Сборник статей. Выпуск 1 - стр. 14
Образ коня-лося (или лося-коня) прослеживается у племен ямной культуры, которые в III тысячелетии до н. э. наряду с ритуальными захоронениями коней совершали ритуальные захоронения оленей. Культовое почитание животных, и в том числе оленя (лося), сохранилось и у продолжателей ее традиций – скифов и савроматов и в срубную эпоху (II тысячелетие до н. э.). У классических коневодов и наездников – скифов, которые, конечно же, не ездили ни на оленях, ни на лосях, постоянно контаминируются образы коня и оленя (лося). Память о том далеком времени, когда лось был верховым, а олень вместе с ним и упряжным, и главным жертвенным животным, сохранил один из важнейших гимнов Ригведы «Гимн жертвенному коню». В этом глубоко архаичном гимне, исполнявшемся во время священного обряда «Ашвамедхи» – ритуального принесения в жертву белого царского жеребца, – его ноги названы «ногами оленя», говорится, что он летит по небу птицей, и у него «крылатая» голова и «золотые рога», которые «широко простираются в пустынных просторах», что впереди коня ведут «козла – его сородича», и, наконец, что «небесные кони, являющие свою силу, в ряд, словно гуси, смыкаются…». (Интересно, что на Центральной скале Залавруги (Белое море) всю композицию из огромных фигур двух лосей, лосих и лодок возглавляют справа лоси, идущие клином, как летящие гуси.) Объяснить эти странности можно только тем, что здесь ретроспективно описывается не конь, а лось, так как, скорее, лосиные рога, напоминающие крылья птицы, могут делать голову «крылатой». Трудно согласиться со средневековым комментатором Ригведы Саяной в том, что «золотые рога» – это развевающаяся грива коня – скорее всего, это все же рога.
Таким образом, вероятно, сложившийся еще на рубеже мезолита и неолита (а, возможно, и раньше) круг древних образов, состоящий из человека, лося и водоплавающей птицы, связанных с каким-то архаичнейшим комплексом мифопоэтических представлений, со временем трансформировался и на смену лосю пришел конь, который органично вписался в древнейшую трехчастную композицию.
Наглядное подтверждение этому мы можем найти не только в памятниках индоиранской мифологии и изобразительного искусства, но и в славянской народной традиции, для которой «характерна консервация рудиментов архаичнейших явлений, не зафиксированных подчас не только в античной традиции, но и в традиции ведической эпохи», так как если в общеиндоевропейском фольклоре и встречается уподобление коня оленю или птице, а пара уток символизирует супружескую любовь, то трудно, тем не менее, найти где-либо за пределами славянского, а точнее восточнославянского, ареала такое точное воспроизведение именно индоиранской схемы, как это имеет место в русском, конкретно северорусском, народном прикладном искусстве.
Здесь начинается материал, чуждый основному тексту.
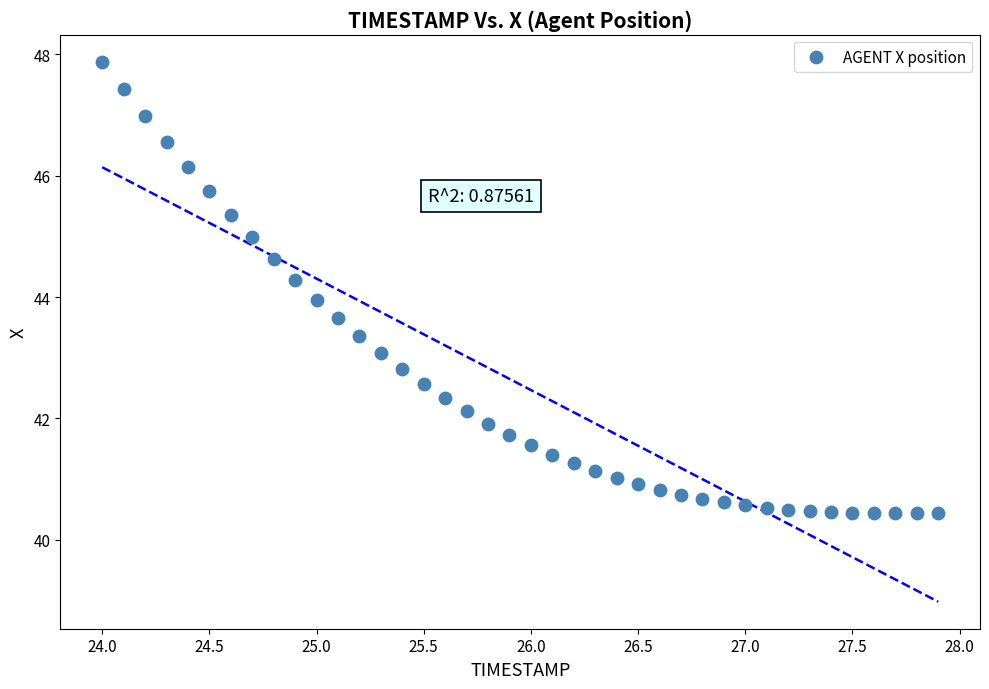

What is the range of Y values (max minus min)?

7.4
Именно здесь в трехчастных композициях с центральным женским персонажем или эквивалентным ему деревом, а зачастую женщиной, трансформирующейся в дерево, изображаются олени-лоси, всадники, кони, «утицы», т. е. утки («гуси-лебеди»), и, что очень важно, именно в этой традиции можно встретить изображения коней с птичьими хвостами, с лебедиными туловищами, уток с конскими головами. Еще на праславянских украшениях встречаются многочисленные изображения лебедей. Они расположены по сторонам женской фигуры, стоящей с поднятыми руками, на бронзовом браслете VII в. до н. э. из клада в Радолинеке, близ Познани. Древнегреческая мифология связывает лебедей, священных птиц Аполлона, с северной окраиной Ойкумены, куда они ежегодно уносили бога к берегам далекого, холодного Кронийского океана, в земли гипербореев. Вероятно, прав Б. Рыбаков, считая, что «солнечных лебедей праславянского мира мы должны рассматривать не как механическое заимствование античного мифа, а как соучастие северных племен в каком-то общем (может быть, индоевропейском) мифотворчестве, связанном с солнцем и солнечным божеством», и что образ женщины, воздевшей руки к небу, с птицами-утками («утицами») по сторонам, очень архаичный, дожил именно в северорусской вышивке до конца XIX в.